You’re right that it’s the wrong approach, but that doesn’t mean it is the wrong way to go.

The right approach for this (and many other transformations) is to actually do the transformation, do a suite of simplifications, then see if it was worth it.  There are many compilers that take that approach (because that is the only and best way to get an accurate cost model for a transformation like this) but it is extremely expensive in compile time.

> The primary problem is that the current system is trying to use an optimization technique that relies on *forward simulation* of each iteration, but then applying backwards analyses to fold specific instructions through complex transforms.
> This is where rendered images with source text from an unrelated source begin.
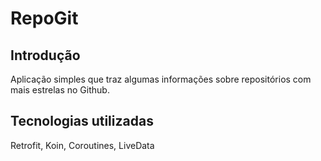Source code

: # RepoGit

## Introdução
Aplicação simples que traz algumas informações sobre repositórios com mais estrelas no Github.

## Tecnologias utilizadas

Retrofit, Koin, Coroutines, LiveData
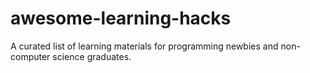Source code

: # awesome-learning-hacks
A curated list of learning materials for programming newbies and non-computer science graduates. 
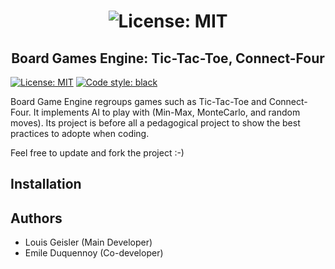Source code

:<h1 align="center"><img alt="License: MIT" src="https://upload.wikimedia.org/wikipedia/commons/3/32/Tic_tac_toe.svg"></h1>

<h2 align="center">Board Games Engine: Tic-Tac-Toe, Connect-Four</h2>

<p>
    <a href="https://github.com/louisgeisler/Board_Games_Engine_TicTacToe_and_ConnectFour2/blob/main/LICENSE.md"><img alt="License: MIT" src="https://black.readthedocs.io/en/stable/_static/license.svg"></a>
    <a href="https://github.com/psf/black"><img alt="Code style: black" src="https://img.shields.io/badge/code%20style-black-000000.svg"></a>
</p>

Board Game Engine regroups games such as Tic-Tac-Toe and Connect-Four.
It implements AI to play with (Min-Max, MonteCarlo, and random moves).
Its project is before all a pedagogical project to show the best practices to adopte when coding.

Feel free to update and fork the project :-)

## Installation


## Authors

 - Louis Geisler (Main Developer)
 - Emile Duquennoy (Co-developer)
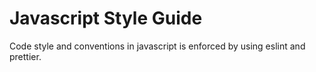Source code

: # Javascript Style Guide

Code style and conventions in javascript is enforced by using eslint and prettier.
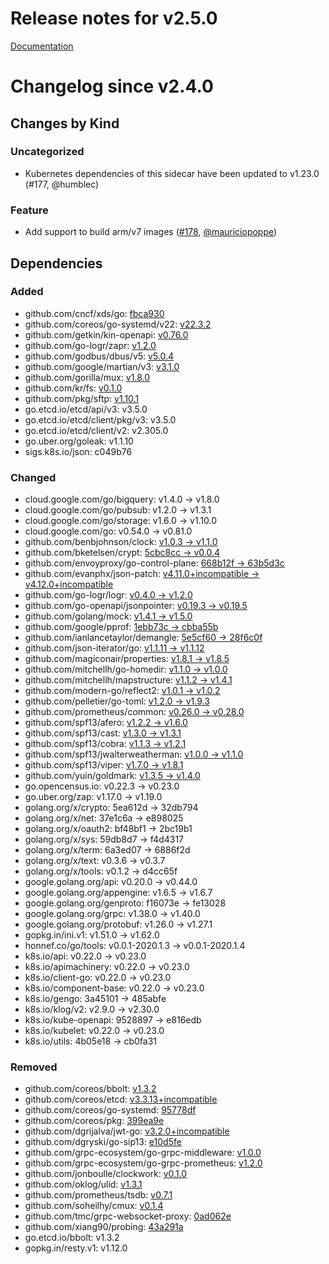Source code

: # Release notes for v2.5.0

[Documentation](https://kubernetes-csi.github.io)

# Changelog since v2.4.0

## Changes by Kind

### Uncategorized

- Kubernetes dependencies of this sidecar have been updated to v1.23.0 (#177, @humblec)

### Feature

- Add support to build arm/v7 images ([#178](https://github.com/kubernetes-csi/livenessprobe/pull/178), [@mauriciopoppe](https://github.com/mauriciopoppe))

## Dependencies

### Added
- github.com/cncf/xds/go: [fbca930](https://github.com/cncf/xds/go/tree/fbca930)
- github.com/coreos/go-systemd/v22: [v22.3.2](https://github.com/coreos/go-systemd/v22/tree/v22.3.2)
- github.com/getkin/kin-openapi: [v0.76.0](https://github.com/getkin/kin-openapi/tree/v0.76.0)
- github.com/go-logr/zapr: [v1.2.0](https://github.com/go-logr/zapr/tree/v1.2.0)
- github.com/godbus/dbus/v5: [v5.0.4](https://github.com/godbus/dbus/v5/tree/v5.0.4)
- github.com/google/martian/v3: [v3.1.0](https://github.com/google/martian/v3/tree/v3.1.0)
- github.com/gorilla/mux: [v1.8.0](https://github.com/gorilla/mux/tree/v1.8.0)
- github.com/kr/fs: [v0.1.0](https://github.com/kr/fs/tree/v0.1.0)
- github.com/pkg/sftp: [v1.10.1](https://github.com/pkg/sftp/tree/v1.10.1)
- go.etcd.io/etcd/api/v3: v3.5.0
- go.etcd.io/etcd/client/pkg/v3: v3.5.0
- go.etcd.io/etcd/client/v2: v2.305.0
- go.uber.org/goleak: v1.1.10
- sigs.k8s.io/json: c049b76

### Changed
- cloud.google.com/go/bigquery: v1.4.0 → v1.8.0
- cloud.google.com/go/pubsub: v1.2.0 → v1.3.1
- cloud.google.com/go/storage: v1.6.0 → v1.10.0
- cloud.google.com/go: v0.54.0 → v0.81.0
- github.com/benbjohnson/clock: [v1.0.3 → v1.1.0](https://github.com/benbjohnson/clock/compare/v1.0.3...v1.1.0)
- github.com/bketelsen/crypt: [5cbc8cc → v0.0.4](https://github.com/bketelsen/crypt/compare/5cbc8cc...v0.0.4)
- github.com/envoyproxy/go-control-plane: [668b12f → 63b5d3c](https://github.com/envoyproxy/go-control-plane/compare/668b12f...63b5d3c)
- github.com/evanphx/json-patch: [v4.11.0+incompatible → v4.12.0+incompatible](https://github.com/evanphx/json-patch/compare/v4.11.0...v4.12.0)
- github.com/go-logr/logr: [v0.4.0 → v1.2.0](https://github.com/go-logr/logr/compare/v0.4.0...v1.2.0)
- github.com/go-openapi/jsonpointer: [v0.19.3 → v0.19.5](https://github.com/go-openapi/jsonpointer/compare/v0.19.3...v0.19.5)
- github.com/golang/mock: [v1.4.1 → v1.5.0](https://github.com/golang/mock/compare/v1.4.1...v1.5.0)
- github.com/google/pprof: [1ebb73c → cbba55b](https://github.com/google/pprof/compare/1ebb73c...cbba55b)
- github.com/ianlancetaylor/demangle: [5e5cf60 → 28f6c0f](https://github.com/ianlancetaylor/demangle/compare/5e5cf60...28f6c0f)
- github.com/json-iterator/go: [v1.1.11 → v1.1.12](https://github.com/json-iterator/go/compare/v1.1.11...v1.1.12)
- github.com/magiconair/properties: [v1.8.1 → v1.8.5](https://github.com/magiconair/properties/compare/v1.8.1...v1.8.5)
- github.com/mitchellh/go-homedir: [v1.1.0 → v1.0.0](https://github.com/mitchellh/go-homedir/compare/v1.1.0...v1.0.0)
- github.com/mitchellh/mapstructure: [v1.1.2 → v1.4.1](https://github.com/mitchellh/mapstructure/compare/v1.1.2...v1.4.1)
- github.com/modern-go/reflect2: [v1.0.1 → v1.0.2](https://github.com/modern-go/reflect2/compare/v1.0.1...v1.0.2)
- github.com/pelletier/go-toml: [v1.2.0 → v1.9.3](https://github.com/pelletier/go-toml/compare/v1.2.0...v1.9.3)
- github.com/prometheus/common: [v0.26.0 → v0.28.0](https://github.com/prometheus/common/compare/v0.26.0...v0.28.0)
- github.com/spf13/afero: [v1.2.2 → v1.6.0](https://github.com/spf13/afero/compare/v1.2.2...v1.6.0)
- github.com/spf13/cast: [v1.3.0 → v1.3.1](https://github.com/spf13/cast/compare/v1.3.0...v1.3.1)
- github.com/spf13/cobra: [v1.1.3 → v1.2.1](https://github.com/spf13/cobra/compare/v1.1.3...v1.2.1)
- github.com/spf13/jwalterweatherman: [v1.0.0 → v1.1.0](https://github.com/spf13/jwalterweatherman/compare/v1.0.0...v1.1.0)
- github.com/spf13/viper: [v1.7.0 → v1.8.1](https://github.com/spf13/viper/compare/v1.7.0...v1.8.1)
- github.com/yuin/goldmark: [v1.3.5 → v1.4.0](https://github.com/yuin/goldmark/compare/v1.3.5...v1.4.0)
- go.opencensus.io: v0.22.3 → v0.23.0
- go.uber.org/zap: v1.17.0 → v1.19.0
- golang.org/x/crypto: 5ea612d → 32db794
- golang.org/x/net: 37e1c6a → e898025
- golang.org/x/oauth2: bf48bf1 → 2bc19b1
- golang.org/x/sys: 59db8d7 → f4d4317
- golang.org/x/term: 6a3ed07 → 6886f2d
- golang.org/x/text: v0.3.6 → v0.3.7
- golang.org/x/tools: v0.1.2 → d4cc65f
- google.golang.org/api: v0.20.0 → v0.44.0
- google.golang.org/appengine: v1.6.5 → v1.6.7
- google.golang.org/genproto: f16073e → fe13028
- google.golang.org/grpc: v1.38.0 → v1.40.0
- google.golang.org/protobuf: v1.26.0 → v1.27.1
- gopkg.in/ini.v1: v1.51.0 → v1.62.0
- honnef.co/go/tools: v0.0.1-2020.1.3 → v0.0.1-2020.1.4
- k8s.io/api: v0.22.0 → v0.23.0
- k8s.io/apimachinery: v0.22.0 → v0.23.0
- k8s.io/client-go: v0.22.0 → v0.23.0
- k8s.io/component-base: v0.22.0 → v0.23.0
- k8s.io/gengo: 3a45101 → 485abfe
- k8s.io/klog/v2: v2.9.0 → v2.30.0
- k8s.io/kube-openapi: 9528897 → e816edb
- k8s.io/kubelet: v0.22.0 → v0.23.0
- k8s.io/utils: 4b05e18 → cb0fa31

### Removed
- github.com/coreos/bbolt: [v1.3.2](https://github.com/coreos/bbolt/tree/v1.3.2)
- github.com/coreos/etcd: [v3.3.13+incompatible](https://github.com/coreos/etcd/tree/v3.3.13)
- github.com/coreos/go-systemd: [95778df](https://github.com/coreos/go-systemd/tree/95778df)
- github.com/coreos/pkg: [399ea9e](https://github.com/coreos/pkg/tree/399ea9e)
- github.com/dgrijalva/jwt-go: [v3.2.0+incompatible](https://github.com/dgrijalva/jwt-go/tree/v3.2.0)
- github.com/dgryski/go-sip13: [e10d5fe](https://github.com/dgryski/go-sip13/tree/e10d5fe)
- github.com/grpc-ecosystem/go-grpc-middleware: [v1.0.0](https://github.com/grpc-ecosystem/go-grpc-middleware/tree/v1.0.0)
- github.com/grpc-ecosystem/go-grpc-prometheus: [v1.2.0](https://github.com/grpc-ecosystem/go-grpc-prometheus/tree/v1.2.0)
- github.com/jonboulle/clockwork: [v0.1.0](https://github.com/jonboulle/clockwork/tree/v0.1.0)
- github.com/oklog/ulid: [v1.3.1](https://github.com/oklog/ulid/tree/v1.3.1)
- github.com/prometheus/tsdb: [v0.7.1](https://github.com/prometheus/tsdb/tree/v0.7.1)
- github.com/soheilhy/cmux: [v0.1.4](https://github.com/soheilhy/cmux/tree/v0.1.4)
- github.com/tmc/grpc-websocket-proxy: [0ad062e](https://github.com/tmc/grpc-websocket-proxy/tree/0ad062e)
- github.com/xiang90/probing: [43a291a](https://github.com/xiang90/probing/tree/43a291a)
- go.etcd.io/bbolt: v1.3.2
- gopkg.in/resty.v1: v1.12.0

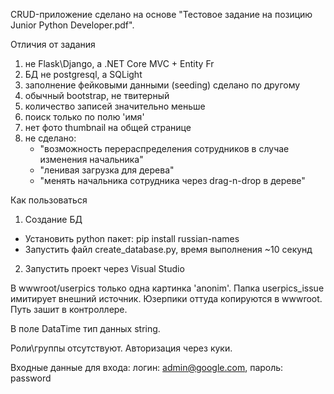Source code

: CRUD-приложение сделано на основе "Тестовое задание на позицию Junior Python Developer.pdf".


Отличия от задания
1) не Flask\Django, а .NET Core MVC + Entity Fr
2) БД не postgresql, а SQLight
3) заполнение фейковыми данными (seeding) сделано по другому
4) обычный bootstrap, не твитерный
5) количество записей значительно меньше
7) поиск только по полю 'имя' 
6) нет фото thumbnail на общей странице
7) не сделано:
   - "возможность перераспределения сотрудников в случае изменения начальника" 
   - "ленивая загрузка для дерева" 
   - "менять начальника сотрудника через drag-n-drop в дереве"  



Как пользоваться
1. Создание БД 
- Установить python пакет: pip install russian-names
- Запустить файл create_database.py, время выполнения ~10 секунд

2. Запустить проект через Visual Studio



В wwwroot/userpics только одна картинка 'anonim'.
Папка userpics_issue имитирует внешний источник. Юзерпики оттуда копируются в wwwroot. Путь 
зашит в контроллере.

В поле DataTime тип данных string.

Роли\группы отсутствуют. Авторизация через куки.

Входные данные для входа:
логин: admin@google.com, пароль: password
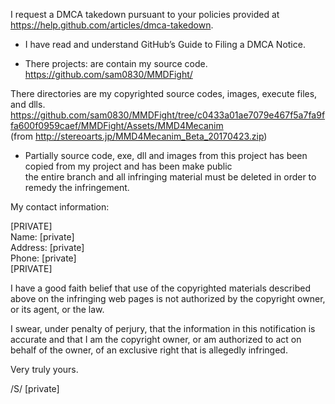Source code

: I request a DMCA takedown pursuant to your policies provided at
https://help.github.com/articles/dmca-takedown.

- I have read and understand GitHub’s Guide to Filing a DMCA Notice.

- There projects: are contain my source code. 
https://github.com/sam0830/MMDFight/

There directories are my copyrighted source codes, images, execute
files, and dlls.   
https://github.com/sam0830/MMDFight/tree/c0433a01ae7079e467f5a7fa9ffa600f0959caef/MMDFight/Assets/MMD4Mecanim  
(from http://stereoarts.jp/MMD4Mecanim_Beta_20170423.zip)

- Partially source code, exe, dll and images from this project has been
copied from my project and has been make public  
the entire branch and all infringing material must be deleted in order
to remedy the infringement.

My contact information:

[PRIVATE]  
Name: [private]  
Address: [private]  
Phone: [private]  
[PRIVATE]

I have a good faith belief that use of the copyrighted materials
described above on the infringing web pages is not authorized by the
copyright owner, or its agent, or the law.

I swear, under penalty of perjury, that the information in this
notification is accurate and that I am the copyright owner, or am
authorized to act on behalf of the owner, of an exclusive right that is
allegedly infringed.

Very truly yours.

/S/ [private]
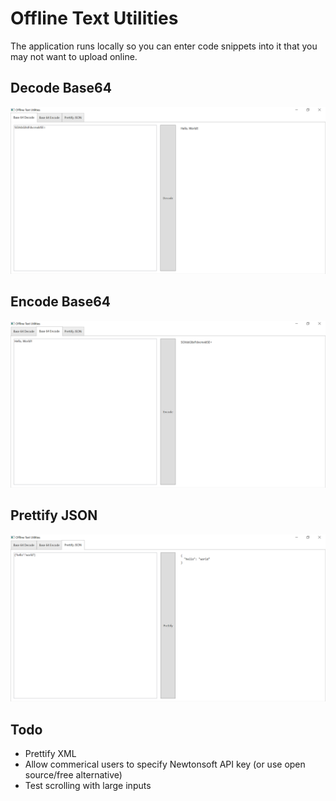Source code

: # Offline Text Utilities
The application runs locally so you can enter code snippets into it that you may not want to upload online.

## Decode Base64
![Screenshot demonstrating decoding Base64](Base64-Decode.png "Screenshot")

## Encode Base64
![Screenshot demonstrating encoding Base64](Base64-Encode.png "Screenshot")

## Prettify JSON
![Screenshot demonstrating prettifying JSON](Json-Prettify.png "Screenshot")

## Todo
- Prettify XML
- Allow commerical users to specify Newtonsoft API key (or use open source/free alternative)
- Test scrolling with large inputs
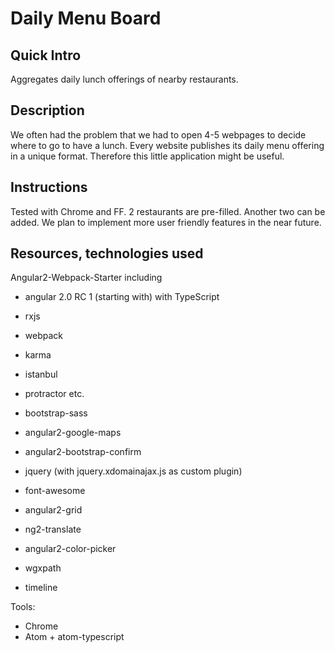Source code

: # Daily Menu Board


## Quick Intro

Aggregates daily lunch offerings of nearby restaurants.


## Description

We often had the problem that we had to open 4-5 webpages to decide where to go to have a lunch.
Every website publishes its daily menu offering in a unique format. Therefore this little application might be useful.


## Instructions

Tested with Chrome and FF.
2 restaurants are pre-filled. Another two can be added.
We plan to implement more user friendly features in the near future.


## Resources, technologies used

Angular2-Webpack-Starter including
  - angular 2.0 RC 1 (starting with) with TypeScript
  - rxjs
  - webpack
  - karma
  - istanbul
  - protractor
  etc.

- bootstrap-sass
- angular2-google-maps
- angular2-bootstrap-confirm
- jquery (with jquery.xdomainajax.js as custom plugin)
- font-awesome
- angular2-grid
- ng2-translate
- angular2-color-picker
- wgxpath
- timeline

Tools:
- Chrome
- Atom + atom-typescript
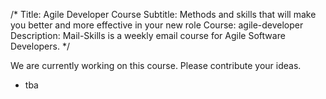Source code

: /*
Title: Agile Developer Course
Subtitle: Methods and skills that will make you better and more effective in your new role
Course: agile-developer
Description: Mail-Skills is a weekly email course for Agile Software Developers.
*/

We are currently working on this course. Please contribute your ideas.

<split>

* tba
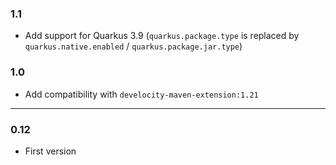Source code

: ### 1.1
- Add support for Quarkus 3.9 (`quarkus.package.type` is replaced by `quarkus.native.enabled` / `quarkus.package.jar.type`)

### 1.0
- Add compatibility with `develocity-maven-extension:1.21`

---

### 0.12
- First version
This fundamentally doesn't scale and I suspect is the reason for the caching layers that were added on top of SCEV. I suspect those caching layers are more than just a minor code  smell -- they point to the flawed design.

As the guy who added the caching scheme to SCEV, I can assure you that it had nothing to do with loop unrolling.  I’m not arguing that caching ended up being a great thing in the end, just that it doesn’t have anything to do with unrolling.

> Anyways, I'm not a SCEV expert, and so I'm not the right person to re-cast the current visitor to directly build on top of a SCEV model and do substitution of the current iteration. But I think that is the design I'd like to see before any other work goes into the code here. Happy to review when there is a patch to this effect.

The problem here is that SCEV isn’t enough.  SCEV doesn’t handle things like DCE, doesn’t handle store->load forwarding, and doesn’t handle calls.  SCEV is only really appropriate for simple chains of integer operations, and real loops get more complicated than that.  For example, one of the major benefits of unrolling:

for (i) {
  a[i] = a[i-1]+1
}

is that you get trivial store->load forwarding without depending on our crazy memdep “PRE” stuff.  Unless we add something like MemorySSA and teach SCEV about it, I don’t see how this can be painted as a SCEV problem.

-Chris